ノイマンと別れ、ディアッカは追われるように自室へ逃げ込んだ。
ドアをロックし、バスルームに飛び込む。シャワーのコックをひねり、頭上から降り注ぐ冷水を受け止める。
冷水を浴びても、まだはっきりと頬に残るノイマンの唇の感触。自分を慰めようとしただけのキスだったのに、無意識に身構えて身体が震えた。
頬に触れるノイマンの唇が、そのまま自分の唇を塞いでくれるのではないか、と期待して。
自分のあまりの淫らさに、自己嫌悪で泣きたくなる。
「出生率低下」という問題に悩み、「婚姻統制」を取り入れてまで次代の出生に拘るコーディネーターにとって、出産を伴わない同性愛は決して推奨されるものではなく、どちらかといえば侮蔑の対象となっている。
それでも表立って同性愛が禁止されないのは、ナチュラルの古い歴史の中で、同性愛を認めるか否かが社会的平等の成熟度を測る指標の一つに数えられていたからだ。

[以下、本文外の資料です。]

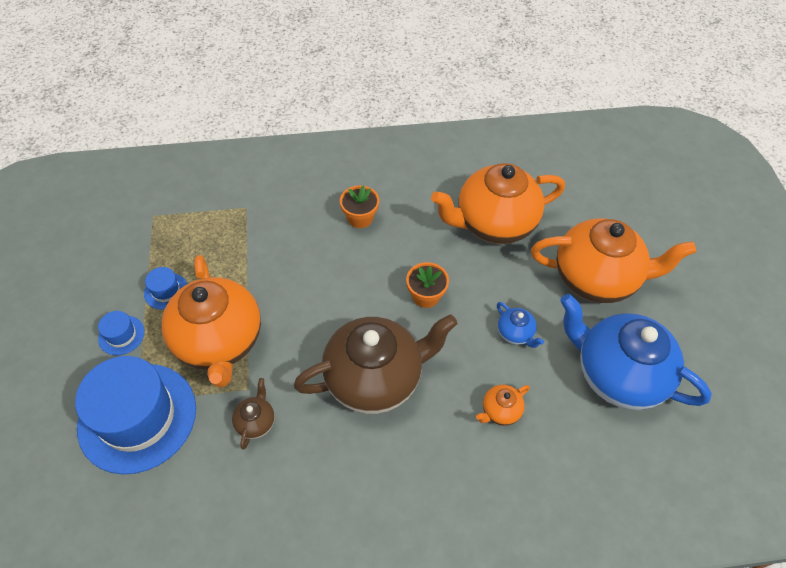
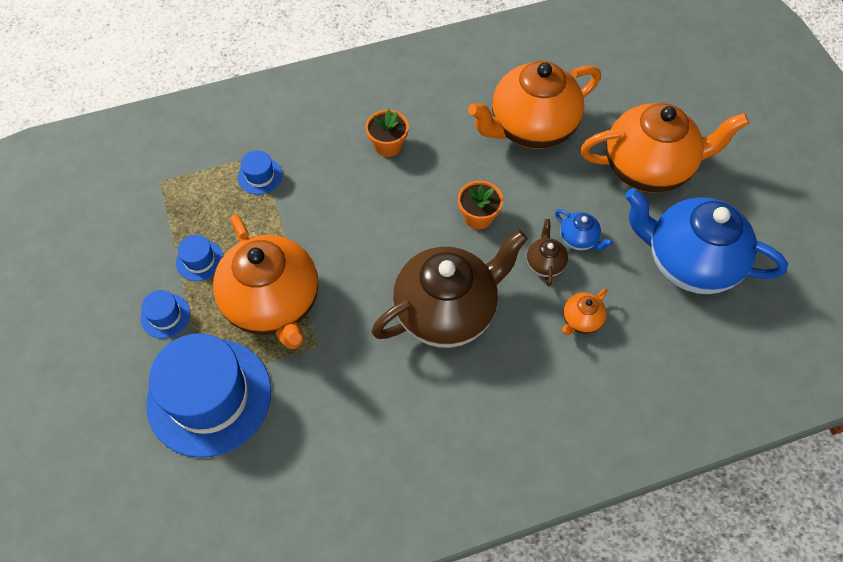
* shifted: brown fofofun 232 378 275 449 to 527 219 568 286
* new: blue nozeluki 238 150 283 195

プラントのアッパーサイドで育ったディアッカにとって、「次代の出生」というコーディネーターの最重要課題に逆行している、という点だけをとっても、同性愛とは唾棄すべきものだった。
しかし、自分が男の欲望の対象になりうることを教えられ、無理矢理結ばされたフラガとの関係は、ディアッカのアイデンティティを根底から揺るがすような衝撃ではあった。しかし、ナチュラルによるコーディネーターへの暴力行為の中には性的な暴力も少なからず存在することをアカデミーで教えられていたため、投降した時点で多少の覚悟はしていた。
だからフラガとの行為も、捕虜への暴力行為の一つ、と考えることで、自らの矜持を保っていられる------筈だった。
目を逸らそうとしても、自分の身体がフラガを受け入れることに慣れ始めたことは疑いようもなくて。
肉体の変化は、心までをも変えてしまった。
ノイマンの優しさを素直に受け止められなかったように、これから先、同性の何気ない動作を意識してしまうのか?
イザークやアスラン、友人たちと、肩を組んだり、じゃれあったり、そんなことすら自然に受け止められなくなっているのだろうか?
-----俺は、汚い。
変わってしまった自分を消してしまいたかった。